**Excerpted text**
# Naming Streets



## Finnien (Nov 30, 2006)

I have the unique oppertunity to name a street or two in a subdivision I'm developing, and I can't let an oppertunity like this pass by.  So, I'm thinking of naming one street as a tribute to Heinlein, and would love some suggestions along that line.  It has to be something that sounds like a street people would live on... i.e. Starship Troopers Road is a no-go.  All names are subject to county approval, and anything that stands out too much will get shot down. =)  I'm also open to suggestions of other names, if I happen to have more than one street I can play with.

Any ideas? =)


----------



## j d worthington (Nov 30, 2006)

Finnien said:


> I have the unique oppertunity to name a street or two in a subdivision I'm developing, and I can't let an oppertunity like this pass by. So, I'm thinking of naming one street as a tribute to Heinlein, and would love some suggestions along that line. It has to be something that sounds like a street people would live on... i.e. Starship Troopers Road is a no-go. All names are subject to county approval, and anything that stands out too much will get shot down. =) I'm also open to suggestions of other names, if I happen to have more than one street I can play with.
> 
> Any ideas? =)


 
Depends on what you're looking for. As far as character names that wouldn't stand out, but could still be from Heinlein: Long (as in Lazarus) Street; Eunice (from I Will Fear No Evil), etc.... Tons of possibilities there. Titular street names ... that's a problem, as not many of Heinlein's titles lend themselves well to that sort of adaptation; aliens? Willis (the Martian roundhead) is about the only one I can think of that they'd probably not balk at. Perhaps if you gave an indication of which direction you were thinking of going with this (character name, titles, alien names, species, ships' names?) 

One that might fly, and that is unusual : Podkayne -- by no means his best book, but I've not seen that name elsewhere, I must admit.

And then there's just the simple: Heinlein St., just as I've seen Hawthorne, Dickinson, Stevenson, Cooper, etc. Street(s).....

**Parts of the exercise**
a: Reproduce word for word the part of the street-naming thread between "Depends on what" and "I must admit.", inclusive.
b: Answer these questions from the street-naming thread:
(i) What street name does Finnien give as an example of one that is a no-go?
(ii) Which book does the reply name as the source of Eunice?
(iii) Which alien does the reply describe as a Martian roundhead?

**Material provided**
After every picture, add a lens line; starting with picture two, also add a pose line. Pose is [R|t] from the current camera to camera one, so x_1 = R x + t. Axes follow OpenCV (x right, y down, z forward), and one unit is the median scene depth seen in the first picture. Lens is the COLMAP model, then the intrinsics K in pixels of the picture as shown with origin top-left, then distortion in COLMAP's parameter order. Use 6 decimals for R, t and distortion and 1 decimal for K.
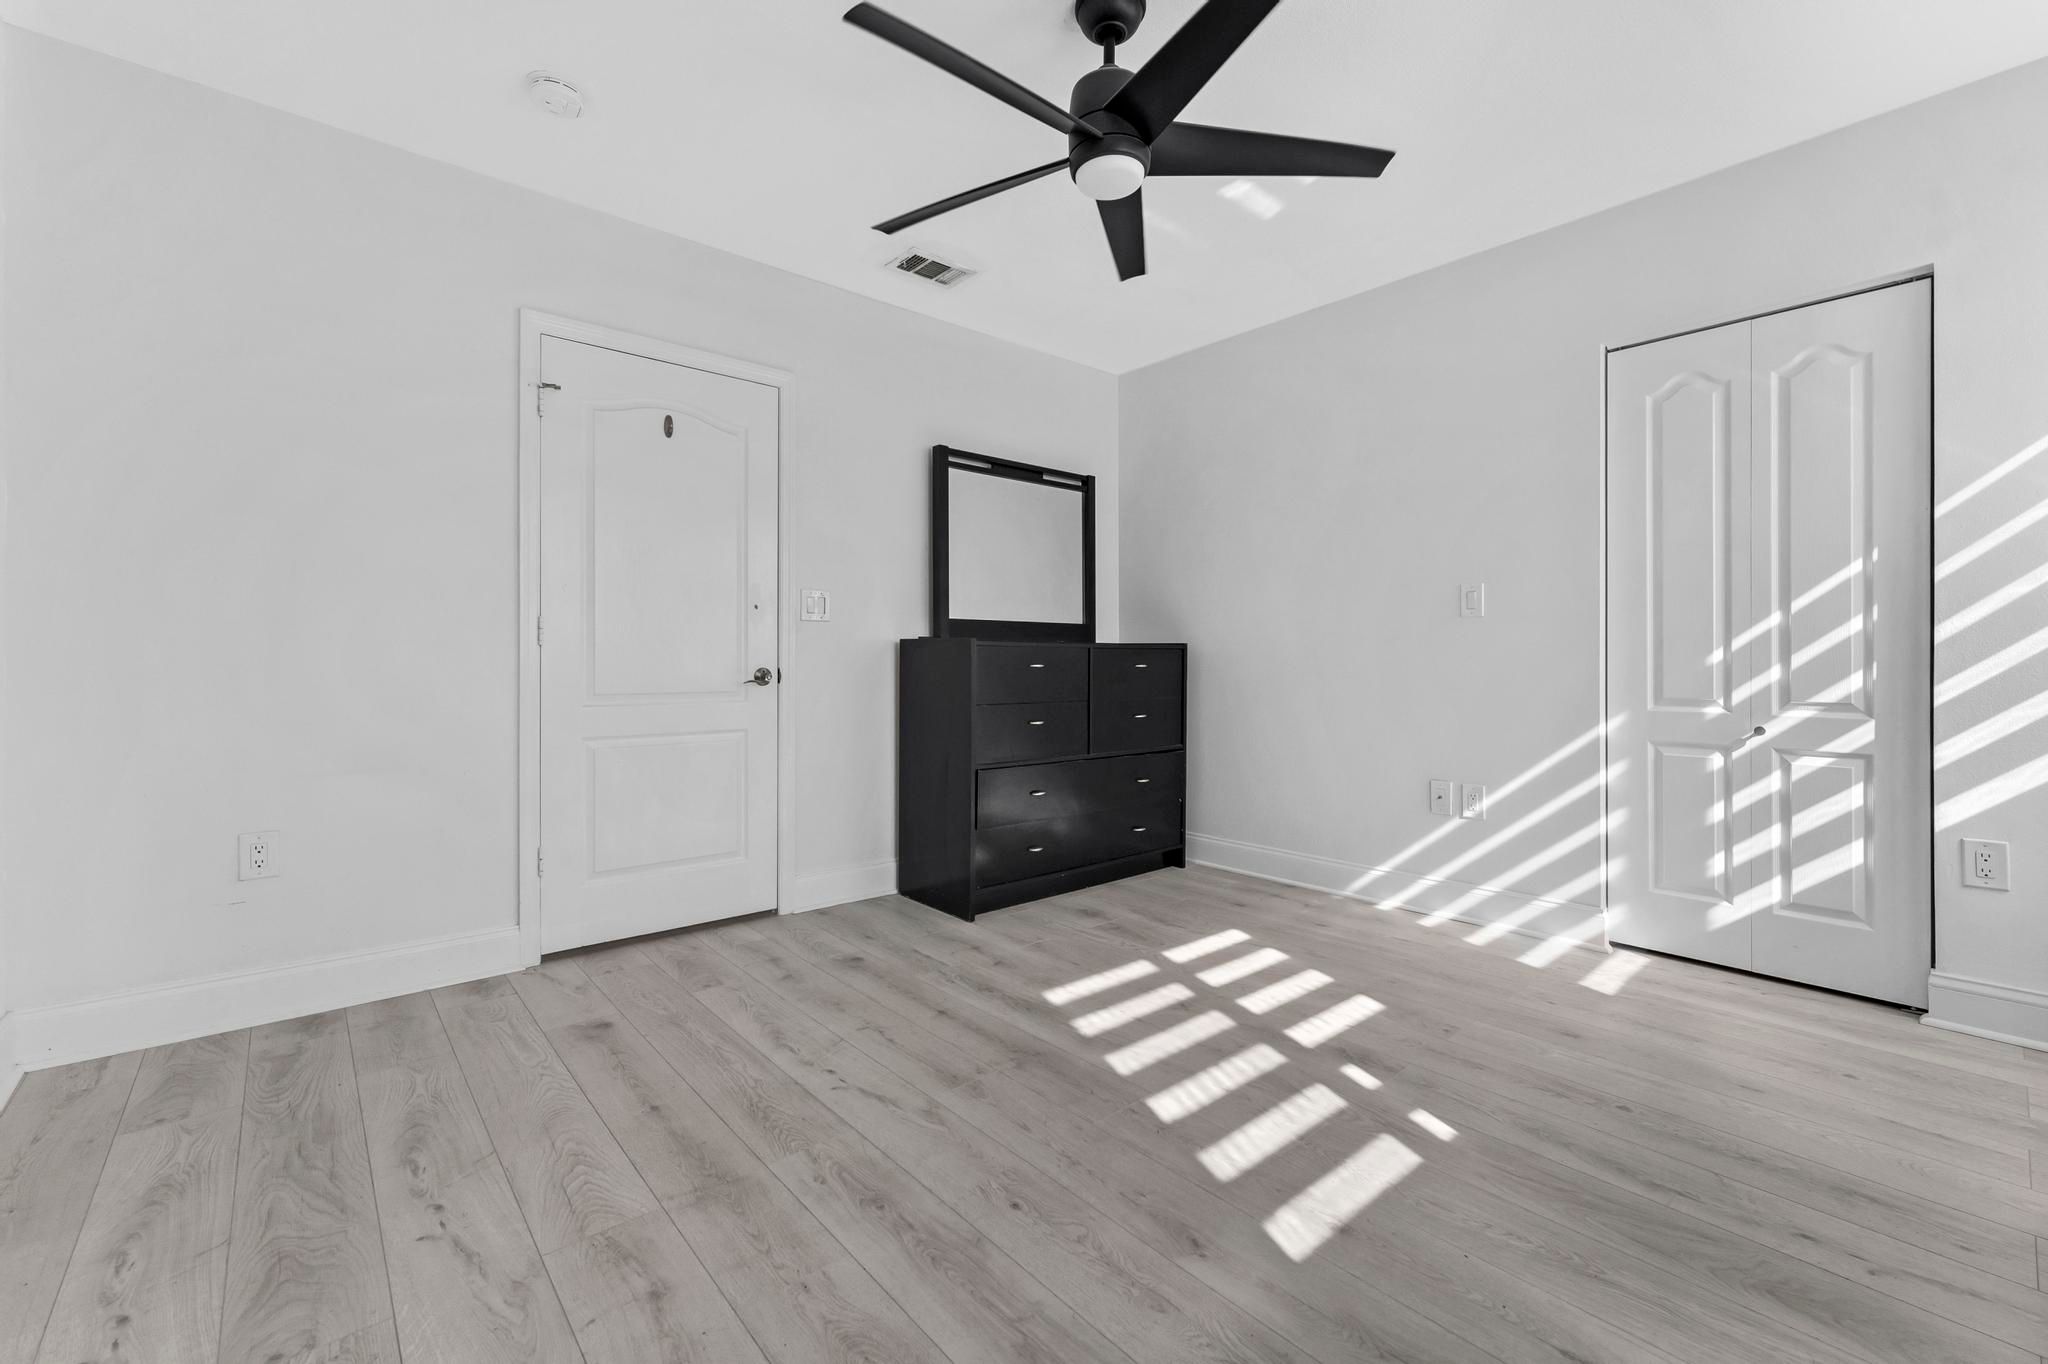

**Responses per task**
a:
Depends on what you're looking for. As far as character names that wouldn't stand out, but could still be from Heinlein: Long (as in Lazarus) Street; Eunice (from I Will Fear No Evil), etc.... Tons of possibilities there. Titular street names ... that's a problem, as not many of Heinlein's titles lend themselves well to that sort of adaptation; aliens? Willis (the Martian roundhead) is about the only one I can think of that they'd probably not balk at. Perhaps if you gave an indication of which direction you were thinking of going with this (character name, titles, alien names, species, ships' names?) 

One that might fly, and that is unusual : Podkayne -- by no means his best book, but I've not seen that name elsewhere, I must admit.

b:
(i) Starship Troopers Road
(ii) I Will Fear No Evil
(iii) Willis